Chebyshev Inequality - How is the following inferred ??

Question

In chapter 3, Norm and Distance of Introduction to Applied Linear Algebra by Boyd, an example explaining the Chebyshev inequality for standard deviation is given as:

Consider a time series of return on investment, with a mean return of 8%, and a risk (standard deviation) 3%.

The author states -

By the Chebyshev inequality, the fraction of periods with a loss (i.e., $x_i$ ≤ 0) is no more than $(\frac{3}{8})^2 = 14.1%$. (In fact, the fraction of periods when the return is either a loss, $x_i$ ≤ 0, or very good, $x_i$ ≥ 16%, is together no more than 14.1%.)

Currently, I know that the Chebyshev inequality states that If k is the number of entries of x that satisfy |$x_i$ − avg(x)| ≥ a, then $\frac{k}{n}$ ≤ $(\frac{std(x)}{a})^2$ .

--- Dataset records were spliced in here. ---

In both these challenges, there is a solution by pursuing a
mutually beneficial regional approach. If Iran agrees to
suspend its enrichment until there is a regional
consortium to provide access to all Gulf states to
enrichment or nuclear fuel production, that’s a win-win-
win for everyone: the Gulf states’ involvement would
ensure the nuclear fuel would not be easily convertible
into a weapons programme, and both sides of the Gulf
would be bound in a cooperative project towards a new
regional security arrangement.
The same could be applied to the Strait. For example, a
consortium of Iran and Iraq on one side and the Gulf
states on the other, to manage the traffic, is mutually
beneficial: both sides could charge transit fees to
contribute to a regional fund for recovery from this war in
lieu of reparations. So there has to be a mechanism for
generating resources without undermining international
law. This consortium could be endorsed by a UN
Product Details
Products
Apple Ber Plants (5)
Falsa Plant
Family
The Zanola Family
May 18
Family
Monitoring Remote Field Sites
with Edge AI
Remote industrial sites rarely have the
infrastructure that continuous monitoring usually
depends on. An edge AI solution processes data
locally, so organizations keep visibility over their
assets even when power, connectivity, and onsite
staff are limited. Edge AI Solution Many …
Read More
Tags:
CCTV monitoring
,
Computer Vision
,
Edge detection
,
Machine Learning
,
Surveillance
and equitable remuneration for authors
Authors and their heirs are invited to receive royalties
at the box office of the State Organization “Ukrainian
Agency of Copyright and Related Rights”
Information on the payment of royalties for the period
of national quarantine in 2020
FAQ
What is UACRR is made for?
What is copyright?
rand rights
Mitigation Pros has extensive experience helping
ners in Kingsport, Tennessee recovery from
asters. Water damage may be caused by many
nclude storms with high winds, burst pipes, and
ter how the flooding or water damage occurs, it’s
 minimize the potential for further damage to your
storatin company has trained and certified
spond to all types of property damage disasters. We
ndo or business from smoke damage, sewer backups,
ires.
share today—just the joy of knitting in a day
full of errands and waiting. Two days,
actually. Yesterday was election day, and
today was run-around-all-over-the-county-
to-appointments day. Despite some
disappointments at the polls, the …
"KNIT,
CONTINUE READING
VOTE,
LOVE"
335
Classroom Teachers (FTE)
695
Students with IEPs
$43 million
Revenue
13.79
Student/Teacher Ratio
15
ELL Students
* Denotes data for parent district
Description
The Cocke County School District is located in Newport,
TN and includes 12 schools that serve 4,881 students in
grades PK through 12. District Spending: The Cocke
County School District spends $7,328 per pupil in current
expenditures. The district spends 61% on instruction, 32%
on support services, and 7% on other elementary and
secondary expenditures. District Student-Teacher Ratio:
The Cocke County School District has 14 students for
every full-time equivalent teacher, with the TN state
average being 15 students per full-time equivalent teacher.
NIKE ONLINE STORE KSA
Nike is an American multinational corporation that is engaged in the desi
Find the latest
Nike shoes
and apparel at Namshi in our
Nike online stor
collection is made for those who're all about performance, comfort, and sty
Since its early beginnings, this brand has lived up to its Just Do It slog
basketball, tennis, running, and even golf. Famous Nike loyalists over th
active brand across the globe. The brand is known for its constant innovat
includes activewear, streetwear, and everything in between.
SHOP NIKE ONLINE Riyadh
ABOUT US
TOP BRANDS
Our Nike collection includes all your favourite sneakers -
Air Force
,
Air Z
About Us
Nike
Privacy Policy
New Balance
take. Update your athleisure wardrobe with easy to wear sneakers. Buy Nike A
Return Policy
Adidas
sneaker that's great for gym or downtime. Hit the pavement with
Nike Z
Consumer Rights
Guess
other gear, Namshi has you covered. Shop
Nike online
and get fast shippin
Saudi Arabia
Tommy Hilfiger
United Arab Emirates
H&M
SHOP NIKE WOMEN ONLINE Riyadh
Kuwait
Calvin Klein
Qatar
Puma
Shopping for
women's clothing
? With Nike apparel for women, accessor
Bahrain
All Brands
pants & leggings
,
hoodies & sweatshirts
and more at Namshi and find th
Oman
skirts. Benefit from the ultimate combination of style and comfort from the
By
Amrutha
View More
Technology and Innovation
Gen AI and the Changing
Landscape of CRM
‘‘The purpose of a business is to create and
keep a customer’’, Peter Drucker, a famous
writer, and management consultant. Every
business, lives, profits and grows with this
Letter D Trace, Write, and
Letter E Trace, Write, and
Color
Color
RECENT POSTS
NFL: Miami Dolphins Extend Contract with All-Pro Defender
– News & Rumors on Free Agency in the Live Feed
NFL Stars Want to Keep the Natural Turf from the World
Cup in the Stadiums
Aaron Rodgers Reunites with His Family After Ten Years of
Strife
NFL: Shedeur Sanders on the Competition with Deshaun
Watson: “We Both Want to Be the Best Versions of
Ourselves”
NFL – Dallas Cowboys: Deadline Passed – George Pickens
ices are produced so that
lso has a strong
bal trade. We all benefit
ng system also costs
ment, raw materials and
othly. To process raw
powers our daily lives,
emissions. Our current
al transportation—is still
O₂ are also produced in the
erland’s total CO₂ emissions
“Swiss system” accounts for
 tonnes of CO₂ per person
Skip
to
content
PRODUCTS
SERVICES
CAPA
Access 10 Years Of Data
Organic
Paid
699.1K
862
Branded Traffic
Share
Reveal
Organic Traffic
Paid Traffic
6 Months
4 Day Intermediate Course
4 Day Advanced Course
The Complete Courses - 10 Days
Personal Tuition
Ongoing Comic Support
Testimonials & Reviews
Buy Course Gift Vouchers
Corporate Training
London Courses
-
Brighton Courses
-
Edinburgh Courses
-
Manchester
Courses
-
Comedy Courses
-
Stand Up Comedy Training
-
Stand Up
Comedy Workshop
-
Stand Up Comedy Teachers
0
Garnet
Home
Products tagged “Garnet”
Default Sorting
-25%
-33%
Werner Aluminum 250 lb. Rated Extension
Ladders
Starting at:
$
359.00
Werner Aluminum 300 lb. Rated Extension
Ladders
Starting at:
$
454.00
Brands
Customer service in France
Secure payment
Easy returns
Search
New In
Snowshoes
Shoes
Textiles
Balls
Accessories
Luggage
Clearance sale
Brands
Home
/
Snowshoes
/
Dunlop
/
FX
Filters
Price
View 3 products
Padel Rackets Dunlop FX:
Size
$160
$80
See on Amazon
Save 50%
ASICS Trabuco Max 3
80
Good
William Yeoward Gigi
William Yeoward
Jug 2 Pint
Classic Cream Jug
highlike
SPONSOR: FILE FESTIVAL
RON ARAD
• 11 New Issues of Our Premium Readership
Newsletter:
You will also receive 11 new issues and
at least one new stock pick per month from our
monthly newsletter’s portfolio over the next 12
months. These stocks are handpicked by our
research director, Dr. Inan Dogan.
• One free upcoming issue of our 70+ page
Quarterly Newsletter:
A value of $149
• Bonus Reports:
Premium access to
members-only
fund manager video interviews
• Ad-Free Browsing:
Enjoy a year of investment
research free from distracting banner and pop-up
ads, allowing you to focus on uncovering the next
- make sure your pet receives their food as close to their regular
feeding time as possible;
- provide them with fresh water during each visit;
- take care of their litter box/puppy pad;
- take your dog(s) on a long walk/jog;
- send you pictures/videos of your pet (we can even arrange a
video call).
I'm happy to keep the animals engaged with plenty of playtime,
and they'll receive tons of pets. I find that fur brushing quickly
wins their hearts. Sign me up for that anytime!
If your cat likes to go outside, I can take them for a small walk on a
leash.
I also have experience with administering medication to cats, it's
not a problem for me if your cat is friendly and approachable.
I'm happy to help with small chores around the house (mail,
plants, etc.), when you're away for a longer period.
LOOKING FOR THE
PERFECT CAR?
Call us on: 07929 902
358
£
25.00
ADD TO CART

But I am not able to correlate this to the example. Can someone please explain, how $(\frac{3}{8})^2$ is inferred?

Answer 1

The way to see that is to remember he wants to know the fraction of periods incurred in losses, i.e. $$x_i <= 0$$.

If the mean return is 8% it implies that in order to have a loss, $$a$$ has to be equal or greater than 8. So $$a = 8$$ here. Also the reason he says the fraction of periods is no more than 14.1% for either a loss, $$x_i <= 0$$ or for very good returns, $$x_i >= 16$$.